Contrary to our results, levels of nucleotide variability (θ) as well as synonymous site diversity (π, θ) are higher in African D. simulans than in African D. melanogaster on both the X chromosome and autosomes (supplemental Tables S10 and S11 at http://www.genetics.org/supplemental/), although the differences are not statistically significant (P > 0.068, paired t-test).
When the ratio of synonymous (S) and replacement substitutions (R) is analyzed X-chromosomal data show an only slightly lower S/R ratio in D. melanogaster than in D. simulans as shown by Andolfatto (2001) (supplemental Table S12 at http://www.genetics.org/supplemental/). Contrary to previous analyses (Andolfatto 2001; Mousset and Derome 2004), which did not apply our stringent criterion of using the same genes in both species, the autosomes show a lower S/R ratio in D. simulans, thereby suggesting a larger population size of D. melanogaster. A larger set of loci sequenced in both species is required to determine if the discrepancy between these analyses is biologically meaningful.
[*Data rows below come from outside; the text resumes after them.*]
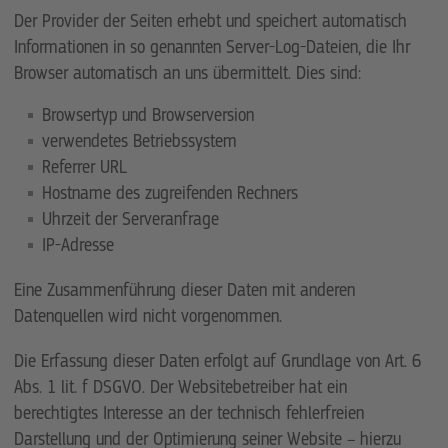
Der Provider der Seiten erhebt und speichert automatisch
Informationen in so genannten Server-Log-Dateien, die Ihr
Browser automatisch an uns übermittelt. Dies sind:
Browsertyp und Browserversion
verwendetes Betriebssystem
Referrer URL
Hostname des zugreifenden Rechners
Uhrzeit der Serveranfrage
IP-Adresse
Eine Zusammenführung dieser Daten mit anderen
Datenquellen wird nicht vorgenommen.
Die Erfassung dieser Daten erfolgt auf Grundlage von Art. 6
Abs. 1 lit. f DSGVO. Der Websitebetreiber hat ein
berechtigtes Interesse an der technisch fehlerfreien
Darstellung und der Optimierung seiner Website – hierzu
Kern and Begun (2005) compared levels of variability among D. melanogaster and D. simulans for intronic, intergenic, and synonymous sites. After correcting for multiple testing, the only significant difference was observed for intronic regions, with D. simulans being more variable than D. melanogaster. The same pattern was observed when African D. melanogaster was compared against a D. simulans sample containing flies from cosmopolitan populations. The interpretation of these results strongly depends on the functional constraint of intronic sequences. While it has been assumed for a long time that introns are evolving under low functional constraint, recent results (Halligan et al. 2004; Andolfatto 2005) suggest that introns are highly constrained in length and sequence. Hence, depending on the assumed model of intron evolution, the higher variability in D. simulans introns suggests a larger effective population size either in D. simulans (low functional constraint) or in D. melanogaster (high functional constraint).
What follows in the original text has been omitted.